Sunday, August 13, 2017

Big box inside the table

I always joke that you can pretty much guess what I just bought by looking at the apparatus in the sensory table.  However, that it is not a joke.  Here is a case in point that I have never written about.  Eleven years ago, I bought a big plastic deck box.   After putting together the plastic deck box, I brought its empty cardboard box into school to see what I could make for the sensory table.  As it turned out, the box fit into the table lengthwise.

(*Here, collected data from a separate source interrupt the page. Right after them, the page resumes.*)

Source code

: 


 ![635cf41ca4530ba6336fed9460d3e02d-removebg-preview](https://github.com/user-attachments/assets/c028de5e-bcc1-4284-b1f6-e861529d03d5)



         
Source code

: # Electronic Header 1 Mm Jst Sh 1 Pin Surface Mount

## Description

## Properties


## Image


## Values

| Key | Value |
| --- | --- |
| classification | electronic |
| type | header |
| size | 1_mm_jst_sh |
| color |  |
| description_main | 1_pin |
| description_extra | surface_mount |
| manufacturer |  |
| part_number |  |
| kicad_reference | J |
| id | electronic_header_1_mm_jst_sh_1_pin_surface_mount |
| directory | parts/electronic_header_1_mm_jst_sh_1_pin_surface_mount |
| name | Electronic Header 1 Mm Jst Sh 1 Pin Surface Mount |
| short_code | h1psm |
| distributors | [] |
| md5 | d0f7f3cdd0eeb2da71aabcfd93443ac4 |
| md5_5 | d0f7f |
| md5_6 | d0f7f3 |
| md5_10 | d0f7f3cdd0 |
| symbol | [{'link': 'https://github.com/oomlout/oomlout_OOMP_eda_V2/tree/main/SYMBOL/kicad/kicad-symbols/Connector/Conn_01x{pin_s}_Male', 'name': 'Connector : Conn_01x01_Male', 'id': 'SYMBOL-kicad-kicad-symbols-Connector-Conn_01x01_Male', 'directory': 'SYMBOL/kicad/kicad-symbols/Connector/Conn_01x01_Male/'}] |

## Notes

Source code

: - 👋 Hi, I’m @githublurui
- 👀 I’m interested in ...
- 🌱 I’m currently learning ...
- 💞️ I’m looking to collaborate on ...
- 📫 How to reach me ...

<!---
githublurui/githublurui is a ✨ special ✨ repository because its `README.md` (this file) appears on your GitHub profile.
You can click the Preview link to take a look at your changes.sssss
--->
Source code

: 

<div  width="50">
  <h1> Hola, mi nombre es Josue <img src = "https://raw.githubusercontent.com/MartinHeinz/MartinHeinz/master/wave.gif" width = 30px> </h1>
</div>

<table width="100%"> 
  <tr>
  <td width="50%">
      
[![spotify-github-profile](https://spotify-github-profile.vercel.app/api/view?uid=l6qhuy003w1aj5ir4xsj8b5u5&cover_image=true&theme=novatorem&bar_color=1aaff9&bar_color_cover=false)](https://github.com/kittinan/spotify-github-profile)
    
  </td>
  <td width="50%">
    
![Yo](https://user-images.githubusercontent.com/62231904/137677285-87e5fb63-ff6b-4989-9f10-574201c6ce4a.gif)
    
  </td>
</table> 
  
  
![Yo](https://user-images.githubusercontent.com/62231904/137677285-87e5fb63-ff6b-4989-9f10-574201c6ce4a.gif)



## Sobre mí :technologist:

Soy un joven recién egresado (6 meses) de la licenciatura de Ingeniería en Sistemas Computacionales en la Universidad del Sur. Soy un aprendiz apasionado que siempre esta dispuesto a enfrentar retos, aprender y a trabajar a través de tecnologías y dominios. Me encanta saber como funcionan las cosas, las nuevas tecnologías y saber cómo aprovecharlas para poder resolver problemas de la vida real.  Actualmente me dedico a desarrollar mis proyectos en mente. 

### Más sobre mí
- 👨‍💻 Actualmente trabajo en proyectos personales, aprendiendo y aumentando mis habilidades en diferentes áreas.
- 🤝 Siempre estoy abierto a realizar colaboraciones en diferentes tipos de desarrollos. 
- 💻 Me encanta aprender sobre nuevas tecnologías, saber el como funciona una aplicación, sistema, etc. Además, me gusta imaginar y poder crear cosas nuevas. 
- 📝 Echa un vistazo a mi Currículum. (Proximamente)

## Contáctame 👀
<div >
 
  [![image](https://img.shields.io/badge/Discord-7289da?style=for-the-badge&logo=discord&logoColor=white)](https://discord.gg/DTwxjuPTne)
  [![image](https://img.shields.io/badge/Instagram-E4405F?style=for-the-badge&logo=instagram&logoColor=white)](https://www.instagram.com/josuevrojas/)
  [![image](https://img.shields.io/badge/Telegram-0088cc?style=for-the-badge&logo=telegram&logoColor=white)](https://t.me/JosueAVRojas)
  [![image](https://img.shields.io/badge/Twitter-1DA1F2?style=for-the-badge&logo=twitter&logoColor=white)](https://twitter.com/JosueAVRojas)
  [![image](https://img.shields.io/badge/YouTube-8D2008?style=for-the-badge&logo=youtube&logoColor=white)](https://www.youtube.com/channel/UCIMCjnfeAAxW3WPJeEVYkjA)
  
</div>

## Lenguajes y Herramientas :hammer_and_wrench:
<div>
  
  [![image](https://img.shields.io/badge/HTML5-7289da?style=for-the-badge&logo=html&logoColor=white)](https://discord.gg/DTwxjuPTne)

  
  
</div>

The big deck box slid into the table to a depth of about 4 inches.  To give the deck box stability, I embedded it in a another plain cardboard box that spanned the width of the table.  I set it in the middle of this second box so there would be equal access to the table on both sides.   There ended up to be space underneath the white box almost like it was floating a couple of inches off the bottom of the table.
By embedding the white box in the other cardboard box, I created some intriguing spaces that were narrow and deep on both sides of the white box.  The apparatus ended up looking like it had wings on each side of the white box.  Children poured corn into the top openings and they accessed the corn at the bottom of the table through the large window cut in the brown box.  Because I cut a similar window hole in the white box directly across from the window hole in the brown box, children also accessed the corn that accumulated at the bottom of the white box. 

As the children accessed the corn in the bottom of the white box, they found a hole in the bottom of the white box that emptied into the bottom of the table.  If a child wanted to, she could stretch through three holes and three segmented spaces to scoop the corn from the bottom of the table.  I would think that would qualify as a wonderful exercise in spatial literacy.
So all the corn would not accumulate in the confines of the brown box, I needed to cut a hole in the brown box at the bottom as an outlet for the corn.  

I cut a lot of big windows in this apparatus.  Whether the children were on the sides or the ends of the apparatus, there were clear sight lines through the apparatus giving them different perspectives.  Not only did they encounter different perspectives through the holes, they also gained some fundamental experiences with depth perception.

After a week, I added cardboard tubes set on an incline on each side of the apparatus.  The tubes emptied into a storage bin at the end of the table.
I also cut out "windows" in the tubes so the children could catch a glimpse of the corn sliding down the tube.

I thought I had created a lot of intriguing spaces that the children accessed through all the different windows.   To tell you the truth, I did not even count the space on top of the apparatus.  Even though I did not count it, the children did.  Below, they used the top of the white box as a shelf to hold all their full containers.
When I look at this last picture, I can't help but think that the children did an admirable job of using the space on top of the white box so all their full containers fit, even the spoons which are laid across a couple of the holes on top.   Now that is some good math.